Chief Tashka Yawanawa, of the Yawanawa people in Acre, in the Brazilian Amazon and Lina Dolores Pohl Alfaro, Minister of Environment and Natural Resources in El Salvador. Photo credit: Leigh Vogel/GLF

Indigenous leader says business investments should put Mother Earth front and center

Scaling up agenda

WASHINGTON (Landscape News) — Reforestation and restoration of degraded landscapes worldwide is a priority for climate change mitigation and adaptation. How can we pull together to make this happen?

At the closing plenary of the Global Landscapes Forum Investment Case Symposium in Washington on Wednesday, speakers from diverse sectors shared their views and visions of what’s needed now to scale up reforestation efforts into a “global mosaic” of land use that serves the needs of people and nature.

“There’s a sense of urgency,” said Karin Kemper, senior director for Environment and Natural Resources at the World Bank. “We know that if we continue with business as usual, 100 million people will be pushed back into poverty by 2040, and by 2050 more than 40 million forced to leave their homes. It’s a global responsibility to limit temperature rise to below 2 degrees.”

Lina Dolores Pohl Alfaro, Minister of Environment and Natural Resources in El Salvador – one of the most vulnerable nations to the impacts of climate change – agreed. “People are already dying in my country because of climate change,” she said. “In one tropical depression, we had 1.5 metres of rain in ten days, and we lost 6% of our GDP. So we urgently need to restore.”
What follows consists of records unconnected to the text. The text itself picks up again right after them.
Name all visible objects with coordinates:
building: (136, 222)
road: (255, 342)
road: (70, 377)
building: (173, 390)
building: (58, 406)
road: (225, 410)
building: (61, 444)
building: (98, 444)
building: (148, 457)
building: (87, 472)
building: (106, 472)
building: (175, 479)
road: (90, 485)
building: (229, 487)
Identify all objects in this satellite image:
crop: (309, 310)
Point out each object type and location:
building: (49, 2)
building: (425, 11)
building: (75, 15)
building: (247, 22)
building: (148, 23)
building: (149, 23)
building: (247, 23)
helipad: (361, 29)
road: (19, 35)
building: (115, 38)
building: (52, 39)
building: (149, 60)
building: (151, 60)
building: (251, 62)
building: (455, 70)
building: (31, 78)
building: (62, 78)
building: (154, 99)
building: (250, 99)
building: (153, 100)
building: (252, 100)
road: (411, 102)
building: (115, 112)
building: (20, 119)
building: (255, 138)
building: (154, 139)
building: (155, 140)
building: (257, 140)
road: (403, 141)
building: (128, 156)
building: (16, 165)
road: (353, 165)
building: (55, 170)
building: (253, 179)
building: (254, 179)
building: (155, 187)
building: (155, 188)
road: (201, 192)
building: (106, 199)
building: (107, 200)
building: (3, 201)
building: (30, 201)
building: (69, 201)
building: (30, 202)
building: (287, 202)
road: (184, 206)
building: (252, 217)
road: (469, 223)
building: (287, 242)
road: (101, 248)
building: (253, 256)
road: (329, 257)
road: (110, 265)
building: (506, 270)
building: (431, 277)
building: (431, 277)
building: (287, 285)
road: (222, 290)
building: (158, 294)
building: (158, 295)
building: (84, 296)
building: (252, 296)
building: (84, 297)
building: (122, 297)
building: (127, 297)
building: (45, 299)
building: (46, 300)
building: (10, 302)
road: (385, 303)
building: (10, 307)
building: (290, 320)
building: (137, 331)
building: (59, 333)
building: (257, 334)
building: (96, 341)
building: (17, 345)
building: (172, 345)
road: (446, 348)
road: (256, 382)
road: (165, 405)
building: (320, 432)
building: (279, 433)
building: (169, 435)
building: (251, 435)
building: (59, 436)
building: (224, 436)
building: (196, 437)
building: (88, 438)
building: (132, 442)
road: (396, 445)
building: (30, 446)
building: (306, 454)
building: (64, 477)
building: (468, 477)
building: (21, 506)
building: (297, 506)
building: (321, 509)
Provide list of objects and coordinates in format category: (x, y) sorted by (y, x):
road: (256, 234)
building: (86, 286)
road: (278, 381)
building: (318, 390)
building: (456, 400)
While government officials like Pohl Alfaro have important roles to play in progressing restoration agendas, they can’t do it in isolation. “90 percent of the finances available in climate funds for adaptation can’t be used in El Salvador, because we don’t have large forest areas,” she explained. “So our implementation is limited by doing things only with national funds. We need private investment, too.”

As Kemper corroborated, “the event has shown us the importance of both the policy side – tenure reforms, payments for ecosystem services and so on – and the innovative financing needed to mobilise more private sector funding for sustainable landscapes. Natural capital needs to be part of a balanced portfolio in a country: it’s fundamental to the wealth of nations and to the planet.”

Chief Tashka Yawanawa, of the Yawanawa people in Acre, in the Brazilian Amazon, added that the global responsibility to contribute to climate change mitigation includes the private sector as much as anybody.

“Taking care of Mother Earth is not just a responsibility for indigenous people, it’s also a responsibility for business people,” he said. “Because how are you going to have a safe environment for doing business in otherwise?”

Yawanawa also pointed out the increasing pressure on companies to source supplies ethically and sustainably. “These days, people want to know where things come from. If you don’t make sure your business practices line up with social and environmental goals, in a few years no-one will buy your products,” he cautioned.

David Brand, CEO of sustainable forestry company New Forests, laid out some concrete steps for tapping into institutional funding to create sustainable landscapes, by developing core assets like plantation forestry and then adding in other social and environmental initiatives around them.

“So there’s a core commercial investment that’s also linked with other outcomes, creating support for environmental restoration work,” he explained.

An audience member expressed concern about the immense volume of private-sector investment still going into activities that degrade and deforest: much more than that going into restoration and reforestation at present.

Brand agreed, and emphasized the need to accurately price externalities, which other speakers had mentioned earlier in the day. “Otherwise, you just get this steady erosion of natural capital and conversion of that into consumption,” he said. “So part of that is getting the price signals right, and then it will flow into the right place.”

Charles Batte, entrepreneur and CEO of Tree Adoption Uganda, reminded the audience about the importance of involving young people in restoration initiatives.

“When environmental commitments are made, it’s the young people who get really excited, because they want to go and plant a tree, and tweet about it, Instagram it, Facebook about it,” he said, “but they don’t have the resources to do it.”

He raised a challenge to investors to make room for supporting smaller, younger organizations like his. “One of the things we hear most often is: “You’re too small for us. We’re looking for bigger deals”. But I say, be more innovative. Stop saying we are too small for you. Find ways you can fit us in.”

He also pointed out the importance of including and valuing smallholder farmers within forums like GLF, and investment processes themselves. “If you were to monetize the amount of labor and land provided by a smallholder farmer, you would see that what he or she is investing is equal to what an impact investor is putting in,” he observed.

“So these farmers are not just passive recipients, but equal partners. We’re not just helping them, we are actually collaborating with them.”


In his closing address, Center for International Forestry Research (CIFOR) director-general Robert Nasi posed an important challenge to the audience: “Now what? I think we need to use this opportunity to see what we can develop together.”

Kemper added: “Looking forward, there’s a large scaling-up agenda ahead of us.” For Kemper, bringing in different sectors, beyond forestry and agriculture, is a key part of progressing this agenda. “So we need partnerships like the GLF and the Bonn Challenge to bring us all together,” she said.

As Nasi reiterated, “We need to continue – this is not the end, it’s the beginning.”